Part 2: Inspecting the Wall
Toward A Recapitulation of Faith and Faithfulness Amongst Black Students in Racialized American Society.
Empire and Exile: The Effect of Exile on Expressions of Faithfulness
The Babylonian Exile is the period of Jewish history in which the people of Judea were forced to leave their historic homeland and relocated to other parts of the Babylonian Empire. Historians place the beginning of the Babylonian Exile between 588 and 586 B.C. Like most ancient Middle Eastern people, the Jews' religious identity was tied to their homeland. The exile brought about a number of significant changes to the way Judaism was practiced. Many of these changes are practiced in modern Judaism today.
When comparing the Ezra-Nehemiah narrative and the story of the struggle to reach Black students. The people of Israel's social location and experience in exile are similar in many ways to that of Black America. It was amid exile that many scholars believe Judaism as we know it today was articulated. In the same way, the invisible institution of the Black church was formed amid oppression and colonial trauma. Thus, Nehemiah's narrative of rebuilding the wall in Jerusalem provides a chronological blueprint for rebuilding the ruins of the proverbial wall, responsible for the emergence of alternative spirituality, religious refugees, and evangelical exiles characteristic of Black youth and young adults.

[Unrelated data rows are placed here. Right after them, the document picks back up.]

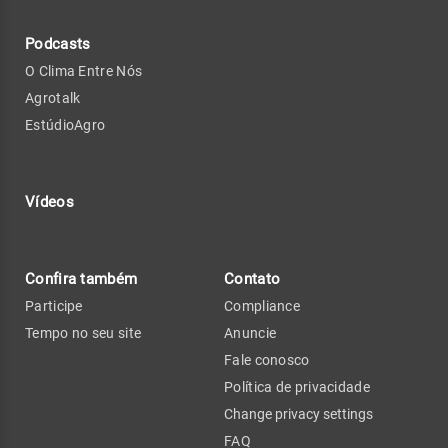
Podcasts
O Clima Entre Nós
Agrotalk
EstúdioAgro
Vídeos
Confira também
Contato
Participe
Compliance
Tempo no seu site
Anuncie
Fale conosco
Política de privacidade
Change privacy settings
FAQ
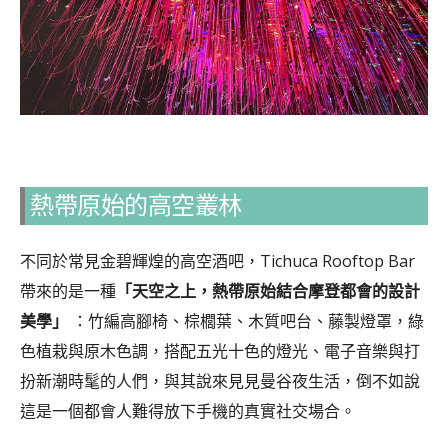
熱帶原始的高空叢林
不同於常見金碧輝煌的高空酒吧，Tichuca Rooftop Bar
帶來的是一種
「天空之上，熱帶原始結合摩登都會的設計
美學」
：竹編高腳椅、棕櫚葉、木質吧台、藤製燈罩，綠
色植栽與原木色調，搭配五光十色的燈光、電子音樂與打
扮新潮時髦的人們，與其說來見見曼谷夜生活，倒不如說
這是一個都會人難得放下手機的真實社交場合。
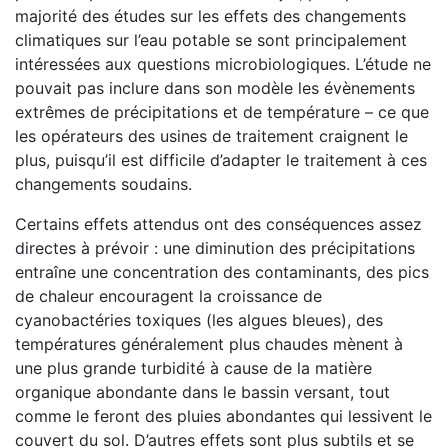
majorité des études sur les effets des changements
climatiques sur l’eau potable se sont principalement
intéressées aux questions microbiologiques. L’étude ne
pouvait pas inclure dans son modèle les évènements
extrêmes de précipitations et de température – ce que
les opérateurs des usines de traitement craignent le
plus, puisqu’il est difficile d’adapter le traitement à ces
changements soudains.
Certains effets attendus ont des conséquences assez
directes à prévoir : une diminution des précipitations
entraîne une concentration des contaminants, des pics
de chaleur encouragent la croissance de
cyanobactéries toxiques (les algues bleues), des
températures généralement plus chaudes mènent à
une plus grande turbidité à cause de la matière
organique abondante dans le bassin versant, tout
comme le feront des pluies abondantes qui lessivent le
couvert du sol. D’autres effets sont plus subtils et se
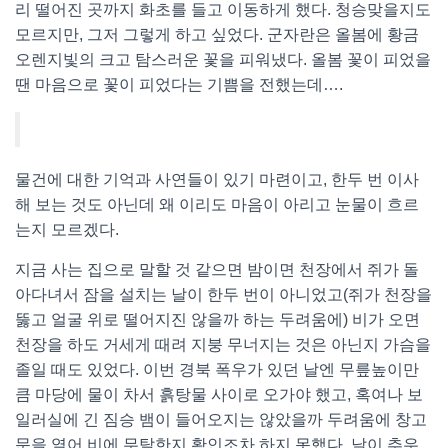
리 떨어진 곳까지 화초를 들고 이동하게 했다. 청승맞을지도
모르지만, 그저 그렇게 하고 싶었다. 군자란은 올봄에 황금
오렌지빛의 크고 탐스러운 꽃을 피워냈다. 올봄 꽃이 피었을
땐 마음으로 꽃이 피었다는 기쁨을 전했는데….
물건에 대한 기억과 사연들이 있기 마련이고, 한두 번 이사
해 보는 것도 아닌데 왜 이리도 마음이 아리고 눈물이 흐르
는지 모르겠다.
지금 사는 집으로 말할 것 같으면 밤이면 천장에서 쥐가 돌
아다녀서 잠을 설치는 날이 한두 번이 아니었고(쥐가 천장을
뚫고 얼굴 위로 떨어지진 않을까 하는 두려움에) 비가 오면
천장을 하도 거세게 때려 지붕 무너지는 것은 아닌지 가슴을
졸일 때도 있었다. 이번 경북 폭우가 있던 날엔 무릎높이만
큼 마당에 물이 차서 흙탕물 사이로 오가야 했고, 혹여나 보
일러실에 긴 짐승 뱀이 들어오지는 않았을까 두려움에 창고
문을 열어 비에 무탈한지 확인조차 하지 못했다. 날이 추우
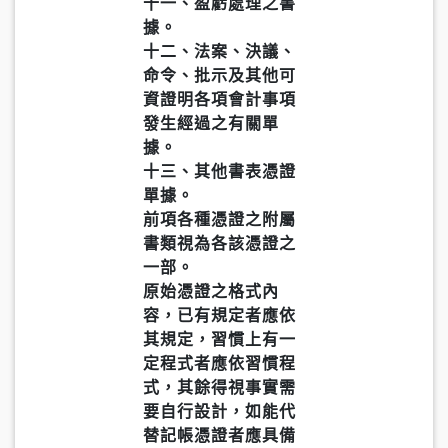
十一、盈虧處理之書
據。
十二、法案、決議、
命令、批示及其他可
資證明各項會計事項
發生經過之有關單
據。
十三、其他書表憑證
單據。
前項各種憑證之附屬
書類視為各該憑證之
一部。
原始憑證之格式內
容，已有規定者應依
其規定，習慣上有一
定程式者應依習慣程
式，其餘得視事實需
要自行設計，如能代
替記帳憑證者應具備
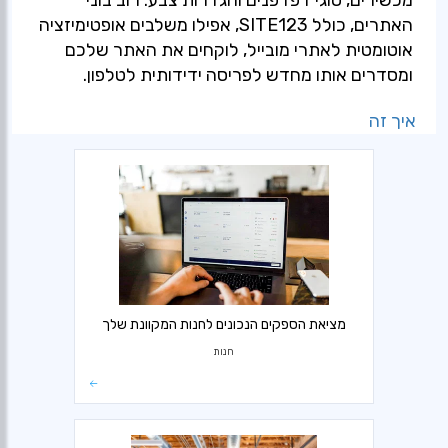
האתרים, כולל SITE123, אפילו משלבים אופטימיזציה
אוטומטית לאתרי מובייל, לוקחים את האתר שלכם
ומסדרים אותו מחדש לפריסה ידידותית לטלפון.
איך זה
מציאת הספקים הנכונים לחנות המקוונת שלך
חנות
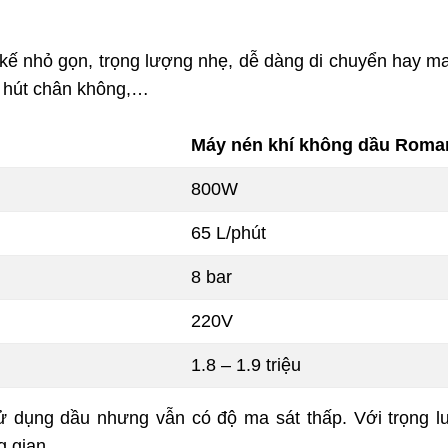
 kế nhỏ gọn, trọng lượng nhẹ, dễ dàng di chuyển hay ma
y hút chân không,…
Máy nén khí không dầu Roma
800W
65 L/phút
8 bar
220V
1.8 – 1.9 triệu
 sử dụng dầu nhưng vẫn có độ ma sát thấp. Với trọng 
g gian.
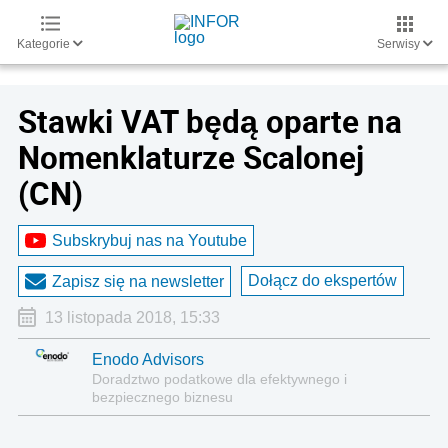
Kategorie
Serwisy
Stawki VAT będą oparte na
Nomenklaturze Scalonej
(CN)
Subskrybuj nas na Youtube
Dołącz do ekspertów
Zapisz się na newsletter
13 listopada 2018, 15:33
Enodo Advisors
Doradztwo podatkowe dla efektywnego i
bezpiecznego biznesu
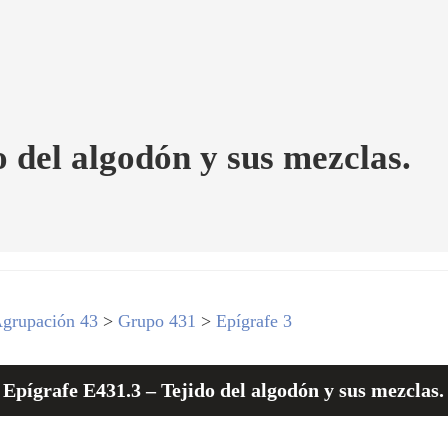
o del algodón y sus mezclas.
grupación 43
>
Grupo 431
>
Epígrafe 3
Epígrafe E431.3 – Tejido del algodón y sus mezclas.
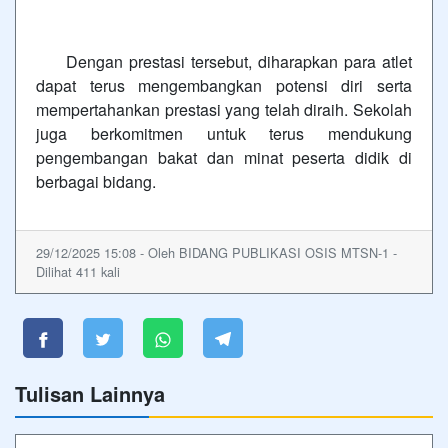
Dengan prestasi tersebut, diharapkan para atlet
dapat terus mengembangkan potensi diri serta
mempertahankan prestasi yang telah diraih. Sekolah
juga berkomitmen untuk terus mendukung
pengembangan bakat dan minat peserta didik di
berbagai bidang.
29/12/2025 15:08 - Oleh BIDANG PUBLIKASI OSIS MTSN-1 -
Dilihat 411 kali
Tulisan Lainnya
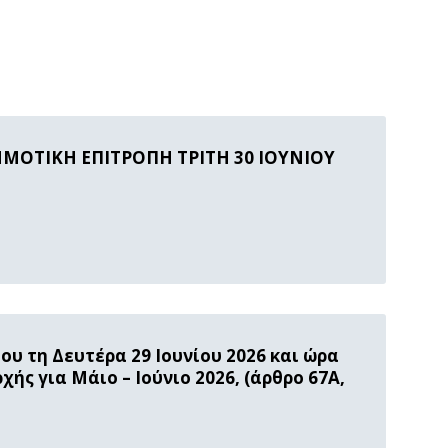
ΜΟΤΙΚΗ ΕΠΙΤΡΟΠΗ ΤΡΙΤΗ 30 ΙΟΥΝΙΟΥ
υ τη Δευτέρα 29 Ιουνίου 2026 και ώρα
χής για Μάιο – Ιούνιο 2026, (άρθρο 67Α,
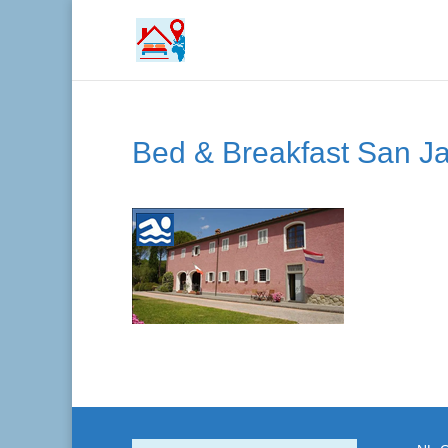
Bed & Breakfast San J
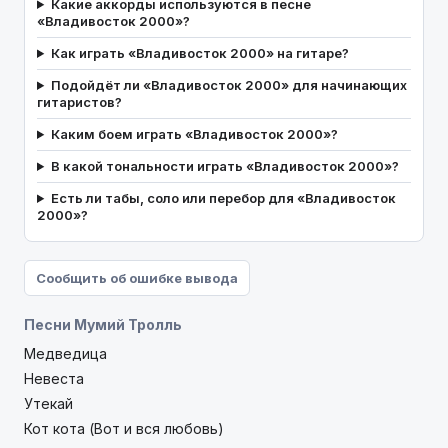
Какие аккорды используются в песне
«Владивосток 2000»?
Как играть «Владивосток 2000» на гитаре?
Подойдёт ли «Владивосток 2000» для начинающих
гитаристов?
Каким боем играть «Владивосток 2000»?
В какой тональности играть «Владивосток 2000»?
Есть ли табы, соло или перебор для «Владивосток
2000»?
Сообщить об ошибке вывода
Песни Мумий Тролль
Медведица
Невеста
Утекай
Кот кота (Вот и вся любовь)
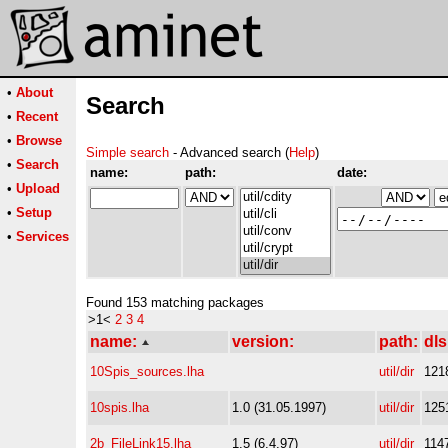
•
About
Search
•
Recent
•
Browse
Simple search
- Advanced search (
Help
)
•
Search
name:
path:
date:
•
Upload
•
Setup
•
Services
Found 153 matching packages
>1<
2
3
4
name:
version:
path:
dls
10Spis_sources.lha
util/dir
121
10spis.lha
1.0 (31.05.1997)
util/dir
125
2b_FileLink15.lha
1.5 (6.4.97)
util/dir
114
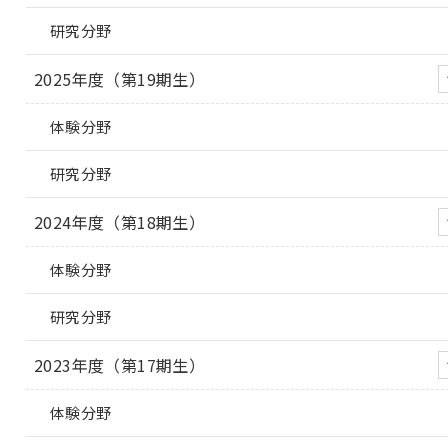
研究分野
2025年度（第19期生）
体験分野
研究分野
2024年度（第18期生）
体験分野
研究分野
2023年度（第17期生）
体験分野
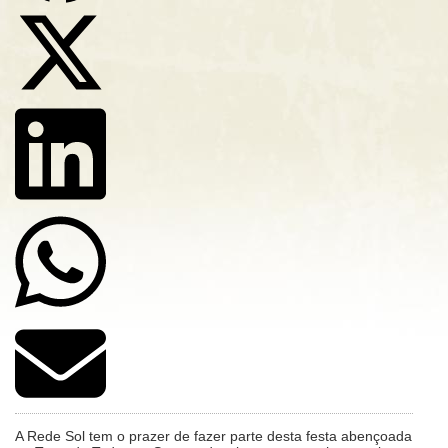
A Rede Sol tem o prazer de fazer parte desta festa abençoada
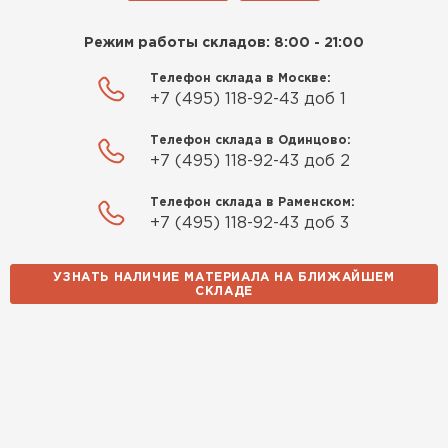
Режим работы складов: 8:00 - 21:00
Телефон склада в Москве:
+7 (495) 118-92-43 доб 1
Телефон склада в Одинцово:
+7 (495) 118-92-43 доб 2
Телефон склада в Раменском:
+7 (495) 118-92-43 доб 3
УЗНАТЬ НАЛИЧИЕ МАТЕРИАЛА НА БЛИЖАЙШЕМ
СКЛАДЕ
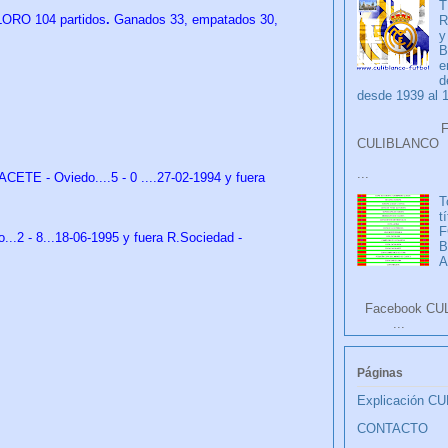
T
ORO 104 partidos
.
Ganados 33, empatados 30,
R
y
B
e
d
desde 1939 al 
Faceb
CULIB
...
ETE - Oviedo....5 - 0 ....27-02-1994 y fuera
T
t
F
..2 - 8...18-06-1995 y fuera R.Sociedad -
A
Facebook CU
...
Páginas
Explicación C
CONTACTO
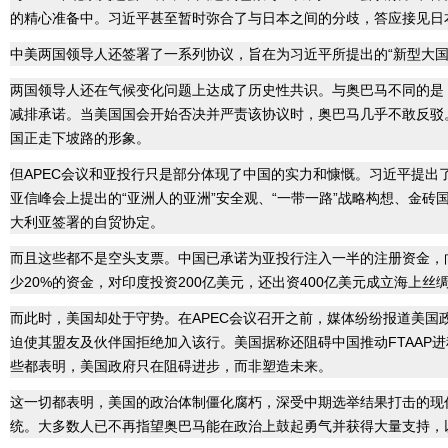
的精心准备中。习近平甚至暂时弥合了与日本之间的分歧，答应接见日
中美两国领导人还签署了一系列协议，旨在为习近平所提出的“新型大国
两国领导人还在气候变化问题上达成了历史性共识。与奥巴马不同的是
减排承诺。当美国国会开始否决并严责该协议时，奥巴马几乎不敢反驳
国正走下坡路的形象。
但APEC会议和亚投行只是部分体现了中国的实力和慷慨。习近平提出
亚信峰会上提出的“亚洲人的亚洲”安全观、“一带一路”战略构想、金砖
大利亚签署的自贸协定。
而且这些都不是空头支票。中国已承诺为亚投行注入一半的注册资金，
少20%的资金，对印度投资200亿美元，还出资400亿美元成立海上丝
而此时，美国却处于守势。在APEC会议召开之前，媒体纷纷报道美国
迫使其盟友及伙伴国拒绝加入该行。美国据称还阻碍中国推动FTAAP
些都表明，美国政府只在阻碍进步，而非塑造未来。
这一切都表明，美国的政治体制僵化腐朽，深受中期选举结果打击的现任
统。大多数人已不再指望奥巴马能在政治上鼓起勇气并获得大量支持，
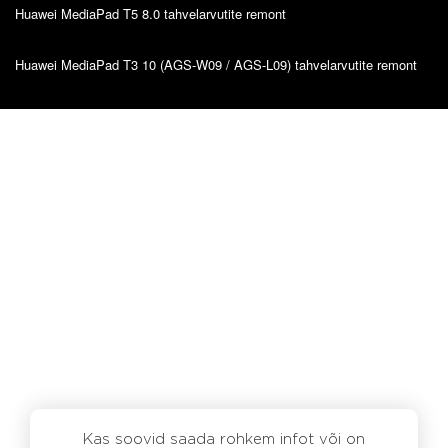
Huawei MediaPad T5 8.0 tahvelarvutite remont
Huawei MediaPad T3 10 (AGS-W09 / AGS-L09) tahvelarvutite remont
Kas soovid saada rohkem infot või on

The experience of exile can have profound implications for religious development. Displacement and oppression give rise to the need for clarification, a deepening of religious faith commitments, and redefining truth. According to Professor George Barton, PH.D. in the Old Testament, the influence of the Babylonian exile is discernible in three great realms of the religious life of Israel1:
In the apprehension of religious truth
In the outward organization of the religious life
In the standards of public morals.
These influences are equally salient in the Black community’s struggle for religious significance. Black people exiled, exiled from their native land, and forced to navigate a new culture and way of life were likewise compelled to make sense of their world. In many ways, this is still ongoing.
Before the Babylonian exile, Jewish religious life revolved around the Temple in Jerusalem. When the Babylonians expelled the Jews from Judea, they completely destroyed the Temple. Since the Jews lacking both a temple and the ability to go to Jerusalem were forced to adjust to retain their cultural and religious identity.
The result was the rise of the synagogue among Jews dispersed throughout the Babylonian Empire. As religious leadership shifted from priest to rabbi, the focal point of worship was relocated from the temple to the Torah, and worship itself went from silent reverence to impassioned rhetoric. Early rabbis compiled the
Talmud, a series of writings that further explained the Torah. The biblical books of Daniel and Esther were written during the Babylonian captivity. The books of Ezra and Nehemiah detailed the end of the exile. They describe the overthrow of the Babylonian Empire by the Persian Empire, the subsequent return of many Jews to Judea, and the rebuilding of the Temple in Jerusalem.
When the Babylonians expelled the Jews from Judea, they completely destroyed the Temple. It was Nehemiah’s job to salvage the remains and incorporate them into a new structure that looked nothing like that which preceded it.
The poor and downcast had been left behind in a desolate wasteland with the temple in ruins. What once stood as a strong and fortified presence, religious foundation in many ways, was now utterly desolate. It was not strong enough to withstand the armies of Nebuchadnezzar. The highest and richest among the people had been taken away to a strange land and had to learn faithfulness without a temple, a priesthood, nor a leader—faithfulness as they knew it, as they had always known it, was no more. In the wake of its demise, and for a people called by the name of the one whose dwelling lies in ruins, recapitulation was imperative.
Similarly, those seeking to reach this young adult generation in the Black community face a similar condition and challenge. What should be kept? What should be forgotten? What can be repurposed while living in the racialization that is always inherent to and a mechanism for Empire?
Up until the late 80’s, the Black Church was necessary for survival, community, maturation, and insight during the Great Migration and Civil Rights Era. Even the Black Power Movement, though a little further removed from being solely anchored in the Black Church, still felt a nostalgic tethering to the institution that birthed it. However, that is not the case today. The intuition of youth today is functionally pluralistic, not static. Young adults have more anchoring in Hip Hop culture than the Black Church, and it must be reckoned with. Nehemiah’s story gives us a framework showing that there is still hope for faith and faithfulness in the rubble and the remains of a forgone institution.